The Team
Cristina Nan
Cristina is Assistant Professor at the Eindhoven University of Technology, since July 2020. Prior to this , from January 2016 til June 2020, Cristina was Assistant Professor in Design and Digital Fabrication at the Edinburgh School of Architecture and Landscape Architecture at the University of Edinburgh and since 2019 International Director of the Edinburgh College of Art, University of Edinburgh. She finished her architecture studies at the Technical University of Munich in 2010 and received her PhD in architectural robotics from the HafenCity University Hamburg in 2015. Additionally she studied at the University of Bath and the Institute of Advance Architecture of Catalonia IAAC in Barcelona.
Her work has been widely published and exhibited. The project Minibuilders, a project hosted at IAAC and based on a series of mini-robots, has been covered by the international press. Her work has been exhibited at the National Museum Scotland, Ecobuild London and most recently Festival of Architecture in Montpellier 2019, winning with her team the People’s Choice Award for the parametric installation Le Papilion D’Or.

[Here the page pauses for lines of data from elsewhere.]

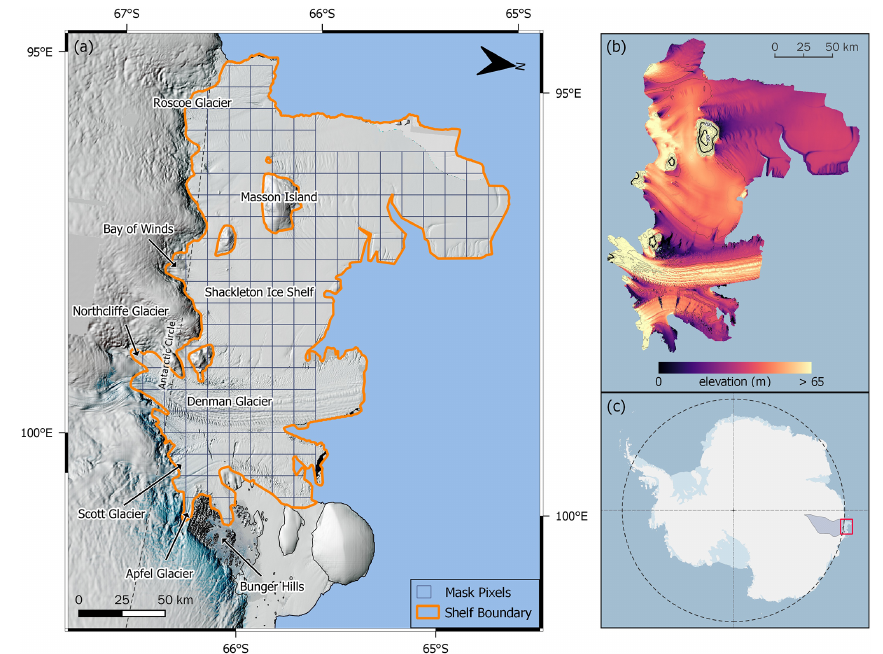
Figure 1. (a) Geographic setting of the Shackleton Ice Shelf. The background image shows LIMA imagery (2000–2003) (Bindschadler et al., 2008) overlain on REMA topography (Howat et al., 2019); the shelf boundary is taken from the MEaSURES dataset (Mouginot et al., 2017). (b) Surface elevation of the Shackleton Ice Shelf using REMA topography; contour lines are shown at elevations of 10m (light grey), 40m (black), and 200m (thick black). (c) Location of the Shackleton Ice Shelf in Antarctica; the basin which drains through the shelf is also shown. Figure created using Quantarctica (Matsuoka et al.,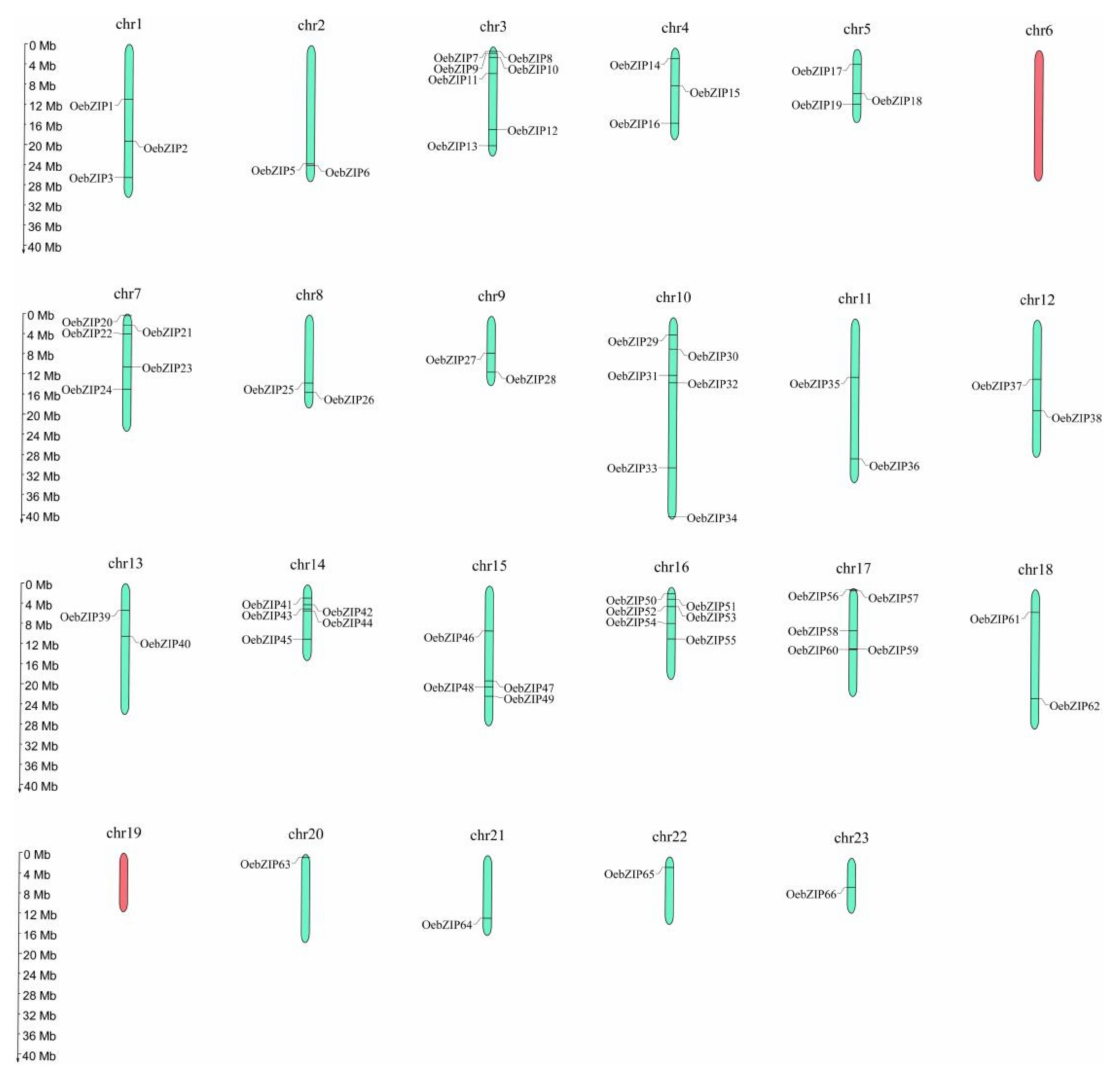
Figure 3. The distribution of bZIP genes on olive chromosomes. The red color represents chromosomes without OebZIP genes and the green is the chromosome that has OebZIP genes. The relative length of the chromosomes is millions of base pairs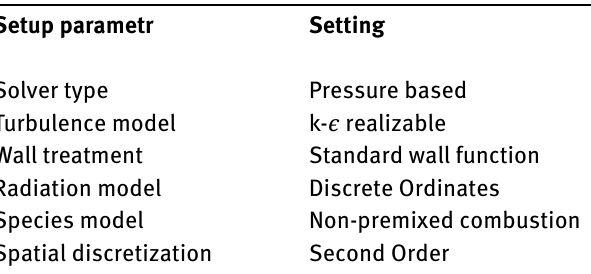
Table 3: The settings of the Fluent numerical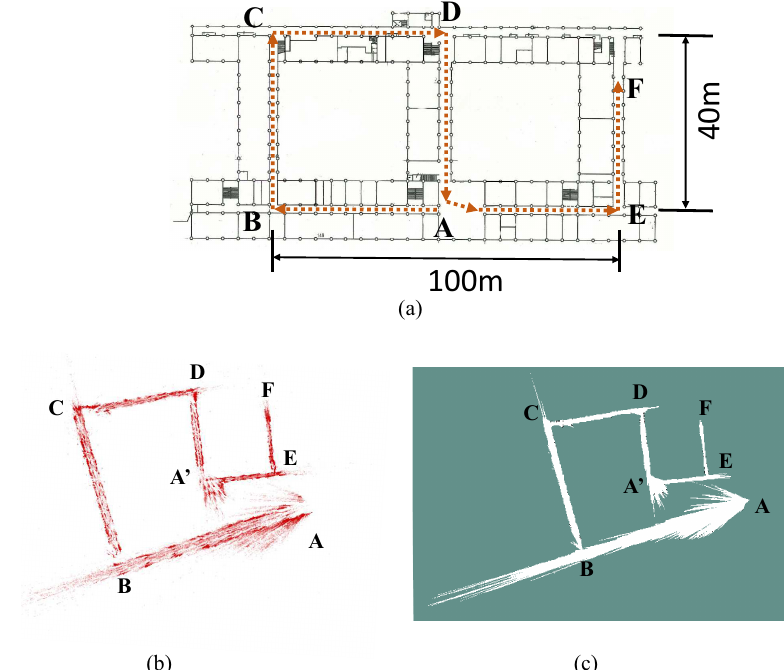
Figure 12. ( a ) The plan of the experimental environment. Red dot arrows represent the direction of camera trajectory, ( b ) scale-drifted point cloud map obtained by monocular SLAM, ( c ) 2D grid map.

Here you can explore Cristina’s academic profile.
Mattia Zucco
Mattia is an architect and software developer, specialized in Computational Design and Digital Fabrication. Expert in digital tools for design and production with modern techniques, 3D parametric modelling and robot programming, focusing on the narrow line between architecture and engineering.
Responsible for 3D printing algorithm: analysis of topology, building algorithms for planar and non-planar slicing, and robot programming with optimized movement. Responsible for offline programming of six-axis robots with multiple programming languages including KRL (KUKA), Rapid (ABB), and Gcode.
Our Collaboration
Our collaboration as computational designers and algorithmic atelier educators has led to widely exhibited work, including presentations at Dutch Design Week, FormNext, the Venice Biennale, and beyond. Rooted in a shared passion for experimentation with computational tools and material systems, our projects operate at the boundaries between research, teaching, and practice. We see our academic design studios and collaborative work as playgrounds—spaces for creativity, critical exploration, and the unfolding of new digital and analogue processes.
Through hands-on experimentation, we continuously explore the limits of digital design and physical making, hoping to shape new possibilities in architecture and beyond.